Так, хорошо. Главное, что спокойна. Около ее тарелки лежала зеленая таблеточка.
— Для покоя, — сказал добрый старик.
Но бабуленька, светясь глазами, сказала резко:
— Для ребенка!
И Таня приглушила в себе грешницу, стервозу, что заворочалась внутри нее хищно и даже радостно: ребенка прижила, мужиков поссорила, а один даже убился из-за нее. Апофеоз женщины.
Но и эта злая гусеница замерла в ней, когда она увидела парня, ставшего красивее и строже, будто величественнее. И в то же время счастливее. Вон какая улыбка, в лице же удовлетворение, словно после их близости. И это чем-то оскорбляло ее, вызывало гнев. И сейчас она вспомнила, что он всегда был малопонятен. После баловства она всегда чувствовала на губах лукавую улыбку. Он же был просветлен. Словом, был просто красивый мальчик-ветер и мог умчаться от нее в любой момент. Так она его понимала, ничего фундаментального в их отношениях не примечала. Виктор станет мужем? Скажи ей тогда, не поверила бы, засмеялась. Любовником он может быть, но в мужья мог годиться только Михаил со своим бычьим упорством и взрослым опытом. Или… тот художник, что смотрел на нее таким недобрым, таким пристальным взглядом. «Господи, какие глупости лезут мне в голову, все же я, наверное, дрянь. Просто я столкнулась с непривычным, он был так не похож на всех…» (И слово «был» кольнуло ей сердце).
Старуха прошла мимо нее с озабоченным темным лицом, а под руки ее взяли, притиснув, здоровенные, жаркие телом женщины. Грубы и красны их лица, дерзок и пристален взгляд. Но одеты…

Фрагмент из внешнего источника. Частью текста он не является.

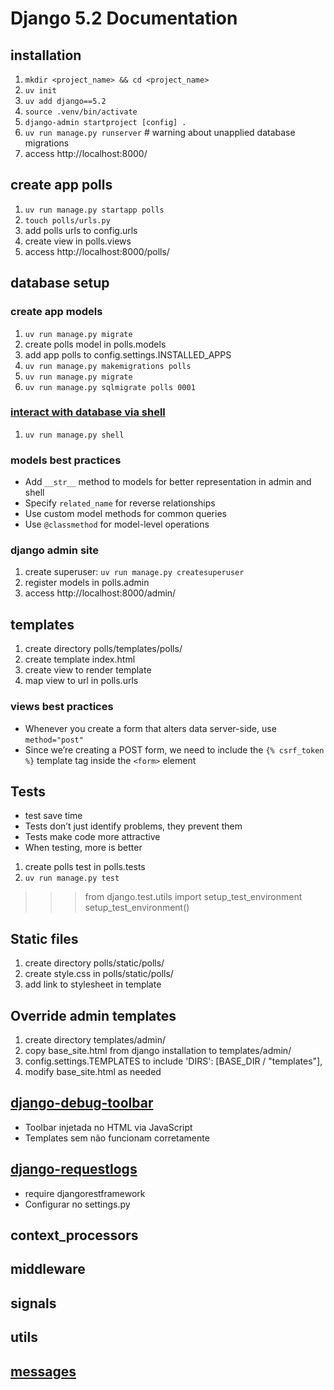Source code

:# Django 5.2 Documentation

## installation
1. `mkdir <project_name> && cd <project_name>`
2. `uv init`
3. `uv add django==5.2`
4. `source .venv/bin/activate`
5. `django-admin startproject [config] .`
6. `uv run manage.py runserver` # warning about unapplied database migrations
7. access http://localhost:8000/

## create app polls
1. `uv run manage.py startapp polls`
2. `touch polls/urls.py`
3. add polls urls to config.urls
4. create view in polls.views
5. access http://localhost:8000/polls/

## database setup

### create app models
1. `uv run manage.py migrate`
2. create polls model in polls.models 
3. add app polls to config.settings.INSTALLED_APPS
4. `uv run manage.py makemigrations polls`
5. `uv run manage.py migrate`
6. `uv run manage.py sqlmigrate polls 0001`

### [interact with database via shell](/tuto/django_shell.md)
1. `uv run manage.py shell`

### models best practices
- Add `__str__` method to models for better representation in admin and shell
- Specify `related_name` for reverse relationships
- Use custom model methods for common queries
- Use `@classmethod` for model-level operations

### django admin site
1. create superuser: `uv run manage.py createsuperuser`
2. register models in polls.admin
3. access http://localhost:8000/admin/

## templates
1. create directory polls/templates/polls/
2. create template index.html
3. create view to render template
4. map view to url in polls.urls

### views best practices
- Whenever you create a form that alters data server-side, use `method="post"`
- Since we’re creating a POST form, we need to include the `{% csrf_token %}` template tag inside the `<form>` element

## Tests
- test save time
- Tests don’t just identify problems, they prevent them
- Tests make code more attractive
- When testing, more is better

1. create polls test in polls.tests
2. `uv run manage.py test`

>>> from django.test.utils import setup_test_environment
>>> setup_test_environment()

## Static files
1. create directory polls/static/polls/
2. create style.css in polls/static/polls/
3. add link to stylesheet in template

## Override admin templates
1. create directory templates/admin/
2. copy base_site.html from django installation to templates/admin/
3. config.settings.TEMPLATES to include 'DIRS': [BASE_DIR / "templates"],
4. modify base_site.html as needed

## [django-debug-toolbar](https://pypi.org/project/django-debug-toolbar/)
- Toolbar injetada no HTML via JavaScript
- Templates sem <body> não funcionam corretamente

## [django-requestlogs](https://pypi.org/project/django-requestlogs/)
- require djangorestframework
- Configurar no settings.py

## context_processors

## middleware

## signals

## utils

## [messages](https://docs.djangoproject.com/en/4.1/ref/contrib/messages/)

— Пойдем, цыпочка, с нами, — сказала ей та, что была в газовой косынке, и потянула Татьяну за руку. Та подчинилась.
— Ты интеллигентная, нежная, ты не выдержишь, — говорила вторая, мощной грудью подталкивая актрису. И Таня, словно забыв свою ременную крепость, чувствовала себя именно такой, как говорили, интеллигентной цыпой умершего парня, которая носит ребенка в себе и потому не выдержит вида похорон.
Женщины помогли ей одеться и увели вниз, где ждало такси. Они усадили ее на первое сиденье, сели позади и укатили по адресу старухи. Там и остались (ключ им Марья Семеновна дала), ожидая, когда все закончится и приедет сменить их мать парня или даже сама старуха. А пока что они говорили о похоронах, о том, что Семен выделил на них тысячу рублей, что и оградку и памятник отлили на заводе, в литейке. Сами его придумали, сами и форму сделали. Изображает он мотоциклетное колесо и сломанный руль. Ну и, естественно, табличка из нержавейки, где выгравировано все, что было нужно. Поговорили о старухе, Семене, который совсем раскис, о холодном, которое приготовила на поминки сводная сестра Марьи Семеновны, об испеченных ею удивительных ореховых тортах. С ног сбились, пока нашли нужное количество грецких орехов!